Oubliant Isabelle, Catherine s'était traînée plus qu'elle n'avait marché jusqu'au porche, s'y agrippait... Ses jambes tremblaient, elle les sentait fléchir, mais une main vigoureuse la remit debout.

— Tenez bon, dame Catherine ! fit la voix enrouée de Gauthier... Pas devant ces gens !

Mais elle non plus ne voyait rien, que la silhouette noire de l'homme qui s'en allait, du soleil plein les mains. Sur le rempart, pour étouffer le son sinistre des cloches, une trompette sonna et, aussitôt, tout au long du rocher, les cornemuses entamèrent un chant triste et lent où, pourtant, résonnaient encore les rumeurs de la guerre. C'était le dernier adieu de Kennedy à son compagnon d'armes.

Là-bas, Arnaud avait rejoint le moine. L'appel des cornemuses le fit se retourner une dernière fois. Il regarda le village, le château sur son éperon orgueilleux, puis le visage gris et pitoyable du bénédictin.

— Adieu la vie !... murmura-t-il, adieu l'amour !...

— Mon -fils, dit doucement le moine, songez à Dieu !...

Mais pour lui aussi, Dieu était trop loin. Une fureur désespérée s'empara d'Arnaud. Sa voix s'enfla, si fort que l'écho la renvoya aux quatre horizons de la vallée.
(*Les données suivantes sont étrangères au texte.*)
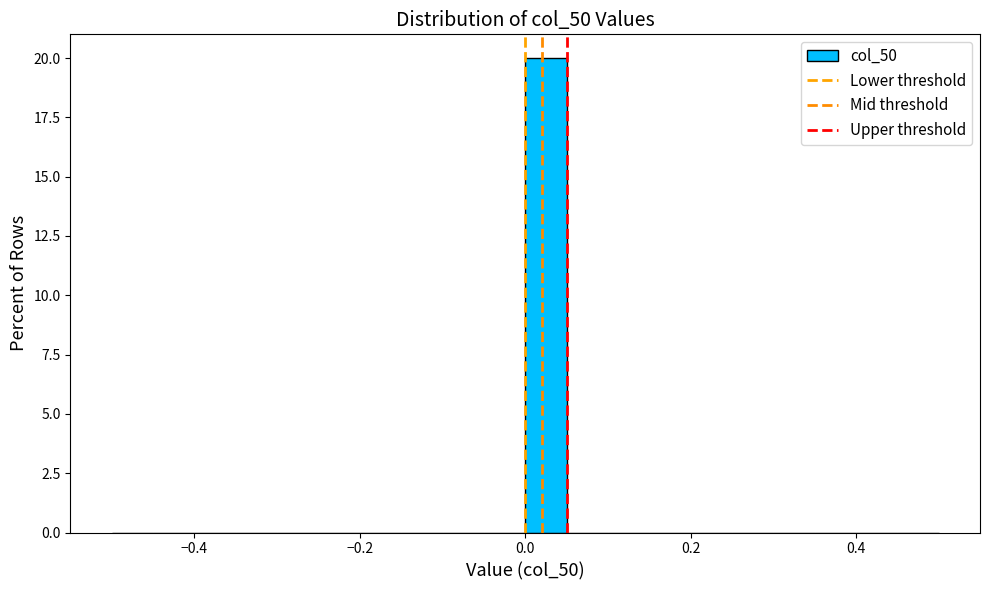

Around what value on the x-axis is the tallest bar? Give the approximate position of its centre, as read against the axis.

0.02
— Adieu, Catherine ! cria-t-il.

Cette voix... la voix de son amour, pouvait-elle, l'épouse solitaire, la laisser sans réponse ? La même révolte suprême qui avait arraché cette plainte immense à la gorge d'Arnaud passa dans l'âme de Catherine. Elle s'arracha des mains de Gauthier, s'élança sur le chemin rocailleux, tendant follement les bras vers celui que le moine emmenait.

— Non ! hurla-t-elle. Pas adieu !... Pas adieu !

Elle buta contre une pierre, tomba à genoux dans la poussière, les bras toujours tendus. Mais le moine et le lépreux avaient franchi le tournant du sentier... Le chemin était vide.